#### Dataset records ####

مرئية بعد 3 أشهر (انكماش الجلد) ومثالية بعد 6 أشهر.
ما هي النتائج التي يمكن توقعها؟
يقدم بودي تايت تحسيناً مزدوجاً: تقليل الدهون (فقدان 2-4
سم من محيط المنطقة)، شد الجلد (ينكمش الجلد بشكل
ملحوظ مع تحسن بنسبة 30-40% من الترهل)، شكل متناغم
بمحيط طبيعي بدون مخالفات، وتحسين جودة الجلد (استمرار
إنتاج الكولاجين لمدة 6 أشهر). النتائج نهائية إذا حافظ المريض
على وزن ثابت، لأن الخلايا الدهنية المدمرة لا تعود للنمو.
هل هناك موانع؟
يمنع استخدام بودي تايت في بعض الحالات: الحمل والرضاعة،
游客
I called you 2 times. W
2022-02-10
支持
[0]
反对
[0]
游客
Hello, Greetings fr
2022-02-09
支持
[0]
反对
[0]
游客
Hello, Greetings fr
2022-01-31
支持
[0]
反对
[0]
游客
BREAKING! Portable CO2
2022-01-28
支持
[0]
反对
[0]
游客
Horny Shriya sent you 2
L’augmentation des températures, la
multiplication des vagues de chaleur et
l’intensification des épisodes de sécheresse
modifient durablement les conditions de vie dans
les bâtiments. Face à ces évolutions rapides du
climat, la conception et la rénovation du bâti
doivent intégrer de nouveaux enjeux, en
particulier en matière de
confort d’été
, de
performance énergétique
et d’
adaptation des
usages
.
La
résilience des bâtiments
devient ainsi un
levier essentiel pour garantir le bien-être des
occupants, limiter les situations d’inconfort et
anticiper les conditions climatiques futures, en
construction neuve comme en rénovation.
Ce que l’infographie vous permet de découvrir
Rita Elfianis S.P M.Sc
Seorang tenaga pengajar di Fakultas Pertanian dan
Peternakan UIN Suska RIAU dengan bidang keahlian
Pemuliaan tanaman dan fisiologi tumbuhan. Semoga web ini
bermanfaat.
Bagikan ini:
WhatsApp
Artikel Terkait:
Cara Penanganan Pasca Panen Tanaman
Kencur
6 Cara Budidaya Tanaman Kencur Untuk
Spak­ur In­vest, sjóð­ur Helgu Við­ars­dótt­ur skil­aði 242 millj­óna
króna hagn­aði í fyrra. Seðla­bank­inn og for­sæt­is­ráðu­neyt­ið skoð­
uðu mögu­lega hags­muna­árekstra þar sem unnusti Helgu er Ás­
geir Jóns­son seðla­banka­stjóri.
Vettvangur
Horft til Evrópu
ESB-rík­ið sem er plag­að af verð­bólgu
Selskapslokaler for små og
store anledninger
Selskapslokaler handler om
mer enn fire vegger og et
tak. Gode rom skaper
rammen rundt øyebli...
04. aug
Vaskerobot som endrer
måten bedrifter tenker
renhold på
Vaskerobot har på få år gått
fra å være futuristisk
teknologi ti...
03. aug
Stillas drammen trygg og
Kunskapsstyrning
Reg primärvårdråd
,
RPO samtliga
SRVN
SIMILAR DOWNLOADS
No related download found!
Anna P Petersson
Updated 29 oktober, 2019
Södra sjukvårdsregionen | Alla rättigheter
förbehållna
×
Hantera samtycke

####

Task statement ->
Give again, without any change, the lines from the first one through the line holding "ملحوظ مع تحسن", including both.

Problem solution ->
مرئية بعد 3 أشهر (انكماش الجلد) ومثالية بعد 6 أشهر.
ما هي النتائج التي يمكن توقعها؟
يقدم بودي تايت تحسيناً مزدوجاً: تقليل الدهون (فقدان 2-4
سم من محيط المنطقة)، شد الجلد (ينكمش الجلد بشكل
ملحوظ مع تحسن بنسبة 30-40% من الترهل)، شكل متناغم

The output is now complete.